"早上新烤的,尝尝。"夏林打开铁皮盒子,一股浓浓的的奶香弥漫开来。
"不行不行,我不吃甜食,会胖的。"苏苏对铁皮盒子一个劲摆手。
"只放了一点点糖,不甜的。"夏林把盒子凑近了苏苏,暖暖的奶香好像一双软软的手臂把苏苏整个人严严实实的抱住,说不出的踏踏实与温暖。从早上到现在苏苏只喝了一杯黑咖啡,虽然她原则上不吃这些油糖混合物,不过人类的意志力在欲望面前往往败下阵来,她犹犹豫了一下,还是把手伸到了那个铁皮盒子里,不过她警告夏林,"以后不许把这些东西带进我的房间,动摇我的意志。"

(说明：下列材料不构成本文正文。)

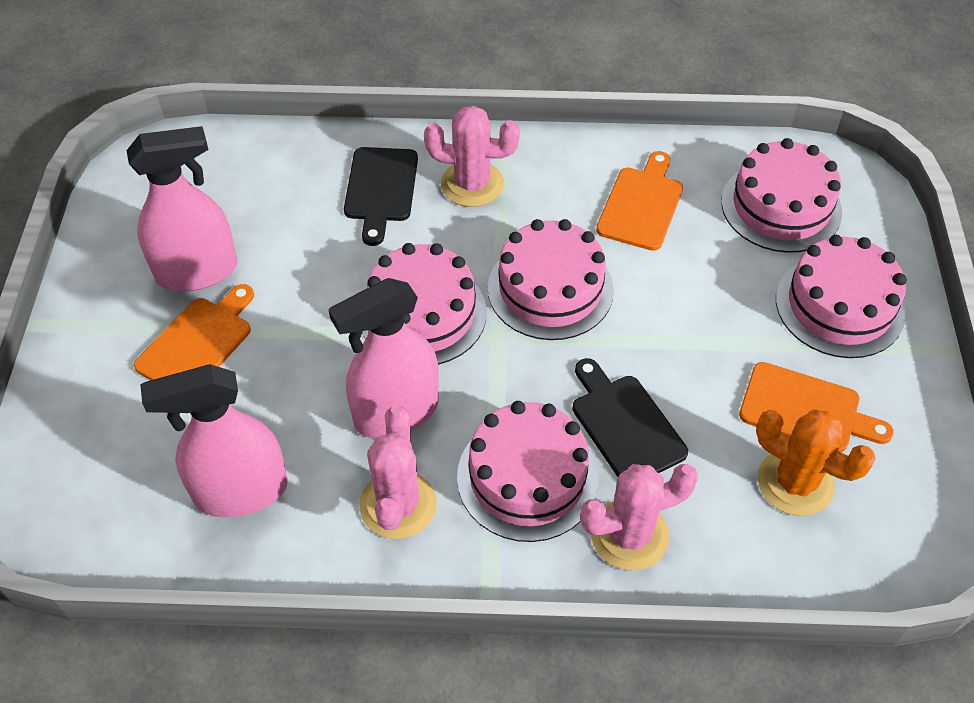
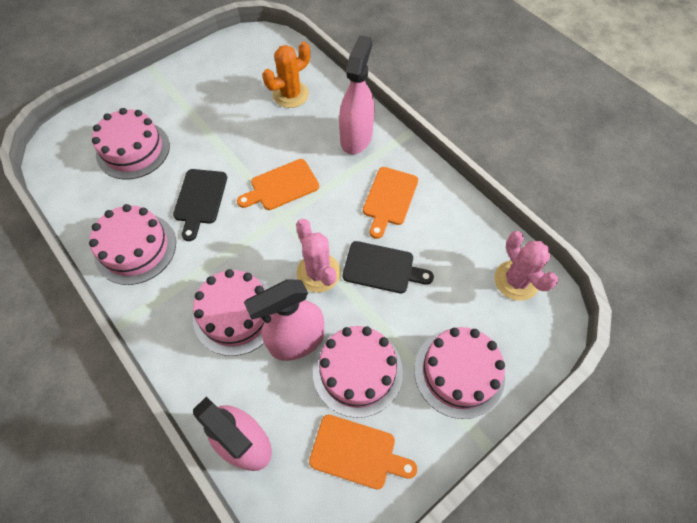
pink cactus: [359,405,437,539] [424,105,520,207] [580,464,698,571] = 3 -> [296,219,341,293] [494,231,559,301] = 2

夏林讷讷地点点头,她实在很难理解她对挨饿的执念,似乎所有食物都跟她有仇,所有劝她吃点东西的人都是妄图颠覆她江山的奸臣。
"你自己烤的?"苏苏的指尖在铁皮盒里拔弄着。
"嗯"夏林点头。
"怎么跟鸭子似的?丑丑的。"苏苏随口点评了一句,在一众边缘模糊酷似鸭子的小熊饼干中间挑了一个不那么像鸭子的,脸糊糊的小熊放到嘴巴里,入口瞬间:暖,酥,软,香,是久违了的味道,不觉间微微蹙起眉头,那味道,奶香之中带一点焦糊的微苦,她细细咀嚼,想起了某个下午。
那天她翘课去张赢的办公室找他,张赢嘴上怪她任性没规矩,脸上却挂着藏不住的惊喜,还说等会儿下班,她去新帝大厦逛街购物吃法餐。张赢工作的时候向来是很专注的,不会理她,她在一边闲得无聊,正好看见张赢办公桌上放着一个半旧的铁皮盒子,盒盖上印着土气的老款卡通图案,四角都有些磨损了,它就那么格格不入地躺在张赢的办公桌上,反倒显得引人注目,她好奇的打开盒子,里面躺着几块奇形怪状的饼干,她随手拿一块尝了一口,谁知道张赢竟然一把夺过盒子,"别乱动我的东西。"他丢下冷冷的一句话就把那个铁皮盒锁到抽屉里。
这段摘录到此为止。